Na leitura das “Fontes Franciscanas e Clarianas” Ed. Vozes, 2008, deparei-me na página 377 com o seguinte texto: “Os demônios são os carrascos de Nosso Senhor; ele os destina para punir os excessos.Mas é sinal de graça maior não deixar nada impune em seu servo, enquanto este vive no mundo. Na verdade não me lembro de ofensa que, pela misericórdia de Deus, eu não tenha lavado com a reparação; de fato, com sua paterna condescendência, ele sempre agiu comigo deste modo: mostrava-me, enquanto eu rezava e meditava as coisas que lhe agradavam e as que lhe desagradavam. Mas pode ser que por esta razão ele permitiu que seus carrascos irrompessem contra mim: porque minha permanência na corte dos grandes não apresenta boa imagem aos outros. Os meus irmãos que moram em eremitérios pobrezinhos, ao ouvirem dizer que estou com os cardeais, talvez suspeitarão que eu esteja saciando-me em delícias. Por isso, irmão, acho melhor que aquele que é colocado como exemplo, fuja das cortes e torne fortes os que suportam penúrias, suportando ele também as mesmas coisas.”

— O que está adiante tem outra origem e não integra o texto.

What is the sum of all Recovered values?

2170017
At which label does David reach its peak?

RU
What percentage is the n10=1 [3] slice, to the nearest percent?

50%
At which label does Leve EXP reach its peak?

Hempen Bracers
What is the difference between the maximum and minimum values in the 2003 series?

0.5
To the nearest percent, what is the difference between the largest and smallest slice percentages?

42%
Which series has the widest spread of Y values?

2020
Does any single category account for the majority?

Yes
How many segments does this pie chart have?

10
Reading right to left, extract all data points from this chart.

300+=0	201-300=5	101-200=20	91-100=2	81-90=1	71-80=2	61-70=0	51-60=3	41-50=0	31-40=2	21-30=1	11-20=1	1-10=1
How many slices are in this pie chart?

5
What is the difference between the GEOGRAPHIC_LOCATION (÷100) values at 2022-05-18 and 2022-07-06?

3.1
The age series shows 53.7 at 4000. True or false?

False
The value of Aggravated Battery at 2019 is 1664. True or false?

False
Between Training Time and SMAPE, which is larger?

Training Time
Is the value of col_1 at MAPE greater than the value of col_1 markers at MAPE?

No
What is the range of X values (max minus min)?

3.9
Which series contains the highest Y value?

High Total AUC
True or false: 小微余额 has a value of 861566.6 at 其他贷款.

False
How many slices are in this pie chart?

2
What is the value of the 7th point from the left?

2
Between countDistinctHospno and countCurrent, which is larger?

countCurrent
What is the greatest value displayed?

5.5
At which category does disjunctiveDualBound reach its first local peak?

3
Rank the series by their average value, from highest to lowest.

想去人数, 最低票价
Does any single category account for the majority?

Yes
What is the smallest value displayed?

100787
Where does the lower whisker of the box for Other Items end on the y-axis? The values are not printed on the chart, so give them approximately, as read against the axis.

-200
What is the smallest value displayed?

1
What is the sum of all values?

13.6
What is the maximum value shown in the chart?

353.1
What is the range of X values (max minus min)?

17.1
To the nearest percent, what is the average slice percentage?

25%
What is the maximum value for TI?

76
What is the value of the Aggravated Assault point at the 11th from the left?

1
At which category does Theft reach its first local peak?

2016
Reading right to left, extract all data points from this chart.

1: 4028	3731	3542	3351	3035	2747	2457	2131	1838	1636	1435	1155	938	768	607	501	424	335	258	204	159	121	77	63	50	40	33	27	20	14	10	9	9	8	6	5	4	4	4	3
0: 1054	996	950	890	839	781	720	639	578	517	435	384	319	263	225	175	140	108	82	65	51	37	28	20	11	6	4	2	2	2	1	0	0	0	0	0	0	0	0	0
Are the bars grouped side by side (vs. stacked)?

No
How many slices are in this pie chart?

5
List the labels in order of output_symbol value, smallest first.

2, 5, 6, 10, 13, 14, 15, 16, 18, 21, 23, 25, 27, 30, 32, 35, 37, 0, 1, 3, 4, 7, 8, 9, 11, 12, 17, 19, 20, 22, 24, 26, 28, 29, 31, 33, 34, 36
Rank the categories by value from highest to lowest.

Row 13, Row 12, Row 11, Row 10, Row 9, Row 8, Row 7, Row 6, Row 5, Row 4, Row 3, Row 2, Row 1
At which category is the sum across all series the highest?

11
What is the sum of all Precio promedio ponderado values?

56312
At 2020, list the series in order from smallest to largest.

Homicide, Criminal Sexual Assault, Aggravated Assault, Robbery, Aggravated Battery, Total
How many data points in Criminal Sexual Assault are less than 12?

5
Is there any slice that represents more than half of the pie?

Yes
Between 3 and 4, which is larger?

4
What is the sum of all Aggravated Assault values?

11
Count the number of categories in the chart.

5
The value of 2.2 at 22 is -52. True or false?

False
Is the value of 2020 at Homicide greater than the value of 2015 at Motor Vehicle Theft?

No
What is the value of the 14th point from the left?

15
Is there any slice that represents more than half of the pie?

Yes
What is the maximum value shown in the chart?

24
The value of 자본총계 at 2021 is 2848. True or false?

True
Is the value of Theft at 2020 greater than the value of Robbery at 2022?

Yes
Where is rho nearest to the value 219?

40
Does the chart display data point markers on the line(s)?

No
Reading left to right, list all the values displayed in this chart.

Esse texto foi motivado porque Francisco havia sido convidado pelo senhor Leão, cardeal da igreja de Santa Cruz, a que permanecesse com ele por algum tempo em Roma. Ele escolheu uma torre retirada que, disposta em forma de abóbada por nove arcadas, formava como que pequenas celas de eremitério. Então, na primeira noite, quando queria repousar, depois de ter derramado sua oração diante de Deus, vêm os demônios e travam batalhas hostis contra o santo de Deus, espancando-o por longo tempo e durissimamente, por fim o deixaram como que semi-morto. Retirando-se eles, o santo, depois de ter finalmente recuperado a respiração, chama o seu companheiro que dormia sob outra arcada e diz quando ele chega: “Irmão, quero que fiques perto de mim, porque tenho medo de estar só. Pois pouco antes, os demônios me espancaram.”
Assim, de manhã, eles se apresentam e depois de terem narrado tudo, se despedem do cardeal. Segue então as reflexões finais: Que aqueles irmãos que vivem nos palácios tenham conhecimento destas coisas e saibam que eles são abortivos, retirados do útero de sua mãe. Não condeno a obediência desses irmãos, mas repreendo a ambição, o ócio, os prazeres; afinal de modo absoluto coloco Francisco antes de todas as obediências. Mas que se resista a tudo aquilo que, agradecendo aos homens, desagrada a Deus.
Nessa leitura tiro uma conclusão interessante: todos os seres existentes no mundo, no universo em todas as suas dimensões, material, espiritual ou outras, inclusive os demônios são filhos de Deus. Também estes fazem um belíssimo trabalho, levando o sofrimento que devidamente sofrido e compreendido é um fator importante para nossa limpeza da alma.